Herr Professor, was haben Sie eigentlich erfunden?
In der Biologie kann man nichts erfinden. Ich wollte einen Beitrag zur Reduktion des Vitamin-A-Mangels leisten. Wir wollten die wichtigste Nahrungspflanze der Armen, den Reis, so verändern, dass er Provitamin A produziert, was normaler Reis nicht tut. Unser Körper wandelt dann Provitamin A in Vitamin A um. Arme Menschen, die sich fast ausschliesslich von Reis ernähren, leiden unter Vitamin-A-Mangel mit ernsthaften medizinischen Konsequenzen bis zu Blindheit oder Tod. Als wir 1990 mit diesem Projekt anfingen, waren unsere Kollegen überzeugt, dass das zu kompliziert sei. Nach zehn Jahren ist es uns dann doch gelungen. Mit Professor Peter Beyer von der Universität Freiburg hatte und habe ich einen entscheidenden Partner. Nun haben wir den Golden Rice, der so viel Provitamin A enthält, dass Menschen, die sich nur von Reis ernähren, weil sie arm sind, nicht unter Vitamin-A-Mangel leiden müssten.
Ihre Forschung war also erfolgreich. Und wie ging es dann weiter?

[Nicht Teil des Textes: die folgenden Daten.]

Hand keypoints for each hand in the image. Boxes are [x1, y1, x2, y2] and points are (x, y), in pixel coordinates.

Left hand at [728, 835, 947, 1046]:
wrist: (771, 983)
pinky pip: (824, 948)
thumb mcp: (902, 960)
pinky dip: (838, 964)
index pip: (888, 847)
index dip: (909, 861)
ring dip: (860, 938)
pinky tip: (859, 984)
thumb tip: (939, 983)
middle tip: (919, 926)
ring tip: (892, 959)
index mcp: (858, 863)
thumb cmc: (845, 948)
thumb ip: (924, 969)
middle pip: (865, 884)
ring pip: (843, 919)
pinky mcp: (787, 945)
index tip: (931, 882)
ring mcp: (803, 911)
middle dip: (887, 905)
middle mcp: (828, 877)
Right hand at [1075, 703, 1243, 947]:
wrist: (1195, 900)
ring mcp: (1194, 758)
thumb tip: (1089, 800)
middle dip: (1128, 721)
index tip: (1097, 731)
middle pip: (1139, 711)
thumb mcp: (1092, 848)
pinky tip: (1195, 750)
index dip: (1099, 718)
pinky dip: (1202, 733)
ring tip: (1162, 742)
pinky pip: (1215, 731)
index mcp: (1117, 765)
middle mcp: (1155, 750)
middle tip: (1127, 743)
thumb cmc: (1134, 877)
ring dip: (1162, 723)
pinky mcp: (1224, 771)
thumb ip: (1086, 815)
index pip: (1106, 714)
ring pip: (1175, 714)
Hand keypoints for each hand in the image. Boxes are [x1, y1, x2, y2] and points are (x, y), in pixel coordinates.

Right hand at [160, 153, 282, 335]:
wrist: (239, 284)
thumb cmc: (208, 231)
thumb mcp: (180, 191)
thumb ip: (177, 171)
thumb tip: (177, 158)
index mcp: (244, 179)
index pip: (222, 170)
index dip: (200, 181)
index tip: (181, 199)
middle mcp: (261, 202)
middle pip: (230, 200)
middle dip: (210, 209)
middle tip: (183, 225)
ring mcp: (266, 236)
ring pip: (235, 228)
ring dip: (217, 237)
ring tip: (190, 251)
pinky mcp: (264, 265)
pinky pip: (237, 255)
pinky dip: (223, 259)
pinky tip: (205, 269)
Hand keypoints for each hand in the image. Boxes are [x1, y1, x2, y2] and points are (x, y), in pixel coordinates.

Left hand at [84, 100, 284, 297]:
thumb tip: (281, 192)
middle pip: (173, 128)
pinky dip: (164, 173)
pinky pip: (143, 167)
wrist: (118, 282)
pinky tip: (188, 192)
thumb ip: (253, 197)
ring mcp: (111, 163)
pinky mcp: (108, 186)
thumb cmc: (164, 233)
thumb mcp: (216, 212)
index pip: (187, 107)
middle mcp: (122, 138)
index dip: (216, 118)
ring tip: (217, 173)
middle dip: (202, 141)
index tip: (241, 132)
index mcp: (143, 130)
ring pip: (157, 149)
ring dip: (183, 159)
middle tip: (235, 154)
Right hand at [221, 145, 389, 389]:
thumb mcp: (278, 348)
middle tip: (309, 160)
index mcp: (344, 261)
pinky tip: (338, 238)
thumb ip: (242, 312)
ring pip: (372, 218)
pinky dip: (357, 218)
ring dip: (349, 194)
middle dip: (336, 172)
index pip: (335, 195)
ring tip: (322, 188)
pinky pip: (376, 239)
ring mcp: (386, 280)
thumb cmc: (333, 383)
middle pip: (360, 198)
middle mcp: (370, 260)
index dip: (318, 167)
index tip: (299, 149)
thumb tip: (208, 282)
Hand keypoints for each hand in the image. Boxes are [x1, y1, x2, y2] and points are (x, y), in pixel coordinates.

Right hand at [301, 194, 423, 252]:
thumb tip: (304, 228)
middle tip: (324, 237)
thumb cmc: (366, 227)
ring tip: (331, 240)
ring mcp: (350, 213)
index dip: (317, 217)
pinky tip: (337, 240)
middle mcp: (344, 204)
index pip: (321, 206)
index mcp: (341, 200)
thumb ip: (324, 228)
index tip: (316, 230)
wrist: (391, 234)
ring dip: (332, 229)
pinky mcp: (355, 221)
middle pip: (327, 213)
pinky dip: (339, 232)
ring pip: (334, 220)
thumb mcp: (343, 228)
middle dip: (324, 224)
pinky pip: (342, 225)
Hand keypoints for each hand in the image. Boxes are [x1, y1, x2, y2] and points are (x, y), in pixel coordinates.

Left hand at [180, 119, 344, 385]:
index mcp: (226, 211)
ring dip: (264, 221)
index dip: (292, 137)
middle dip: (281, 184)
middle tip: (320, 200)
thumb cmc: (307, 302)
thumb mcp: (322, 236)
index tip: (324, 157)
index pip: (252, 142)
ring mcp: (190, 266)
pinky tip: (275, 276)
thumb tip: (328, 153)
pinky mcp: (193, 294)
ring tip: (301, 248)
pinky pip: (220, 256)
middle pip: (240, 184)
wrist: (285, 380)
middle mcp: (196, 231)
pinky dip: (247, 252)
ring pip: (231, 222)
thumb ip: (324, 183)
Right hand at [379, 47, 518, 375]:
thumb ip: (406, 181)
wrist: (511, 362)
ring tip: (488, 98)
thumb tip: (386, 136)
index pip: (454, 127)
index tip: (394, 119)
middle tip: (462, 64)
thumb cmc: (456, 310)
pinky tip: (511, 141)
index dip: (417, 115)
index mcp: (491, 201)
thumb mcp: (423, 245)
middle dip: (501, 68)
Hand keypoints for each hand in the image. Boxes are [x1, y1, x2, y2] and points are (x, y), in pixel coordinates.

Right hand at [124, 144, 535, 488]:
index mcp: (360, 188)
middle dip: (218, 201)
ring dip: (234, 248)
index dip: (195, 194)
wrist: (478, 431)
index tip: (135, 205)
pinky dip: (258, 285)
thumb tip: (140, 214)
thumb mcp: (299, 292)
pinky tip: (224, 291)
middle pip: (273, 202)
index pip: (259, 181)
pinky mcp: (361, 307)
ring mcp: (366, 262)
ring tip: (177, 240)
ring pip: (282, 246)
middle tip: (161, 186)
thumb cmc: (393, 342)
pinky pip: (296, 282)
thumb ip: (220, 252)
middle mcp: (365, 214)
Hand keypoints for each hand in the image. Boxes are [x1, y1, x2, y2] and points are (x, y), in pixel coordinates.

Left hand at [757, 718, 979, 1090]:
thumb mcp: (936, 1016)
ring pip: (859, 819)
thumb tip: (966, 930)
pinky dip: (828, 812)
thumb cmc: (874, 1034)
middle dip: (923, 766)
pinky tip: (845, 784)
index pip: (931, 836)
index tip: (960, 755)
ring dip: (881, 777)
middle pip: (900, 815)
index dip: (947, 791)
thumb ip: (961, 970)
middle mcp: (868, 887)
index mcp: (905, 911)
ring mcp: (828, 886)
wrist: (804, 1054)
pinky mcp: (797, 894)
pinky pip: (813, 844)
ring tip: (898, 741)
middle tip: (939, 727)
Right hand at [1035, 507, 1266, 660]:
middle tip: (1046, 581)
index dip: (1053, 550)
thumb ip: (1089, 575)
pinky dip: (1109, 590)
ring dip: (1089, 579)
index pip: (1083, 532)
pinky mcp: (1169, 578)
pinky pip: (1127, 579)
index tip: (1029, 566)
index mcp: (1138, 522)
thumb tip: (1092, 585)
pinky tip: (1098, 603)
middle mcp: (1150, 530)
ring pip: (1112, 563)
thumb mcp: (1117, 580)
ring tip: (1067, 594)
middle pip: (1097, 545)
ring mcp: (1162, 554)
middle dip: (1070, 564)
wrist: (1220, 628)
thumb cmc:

Wir waren bereits 1999 erfolgreich, und wir sind immer noch nicht am Ziel. Denn wir sprechen hier über eine transgene Pflanze, über GM-Nahrungsmittel, und diese werden in unserer Gesellschaft als gefährlich betrachtet. Dabei gibt es Tausende von Publikationen, die nachweisen, dass das ganz normale Pflanzen sind, vor denen man keine Angst haben muss. Zwei Monate nach unserem wissenschaftlichen Durchbruch musste ich in Pension gehen. Denn an der ETH hört man auf zu arbeiten, wenn das Semester vorbei ist, in dem man 65 wurde. Also konnte ich die Infrastruktur und die ganzen Möglichkeiten, die ich als ETH-Professor hatte, nicht mehr einsetzen. Ein weiteres grosses Problem: Man bekommt im öffentlichen Bereich zwar Geld für die Grundlagenforschung; wenn es aber darum geht, die Ergebnisse in etwas Praktisches umzusetzen, fehlt das Geld.
Aber was passiert dann? Es müsste doch einen Übergang geben?
In der Regel enden die meisten wissenschaftlichen Entdeckungen in einer finanziellen Sackgasse und werden nicht weiterverfolgt. Gute Chancen haben nur Entdeckungen, die für die Pharmazie, die Medizin oder die Industrie allgemein interessant sind. Da gibt es eingefahrene Mechanismen, die dafür sorgen, dass solche Entdeckungen zur Produktreife weiterbearbeitet werden. Aber wenn man wie wir ein humanitäres Projekt verfolgt, gibt es nur sehr eingeschränkte finanzielle Möglichkeiten, und gar keine, wenn Gentechnik im Spiel ist.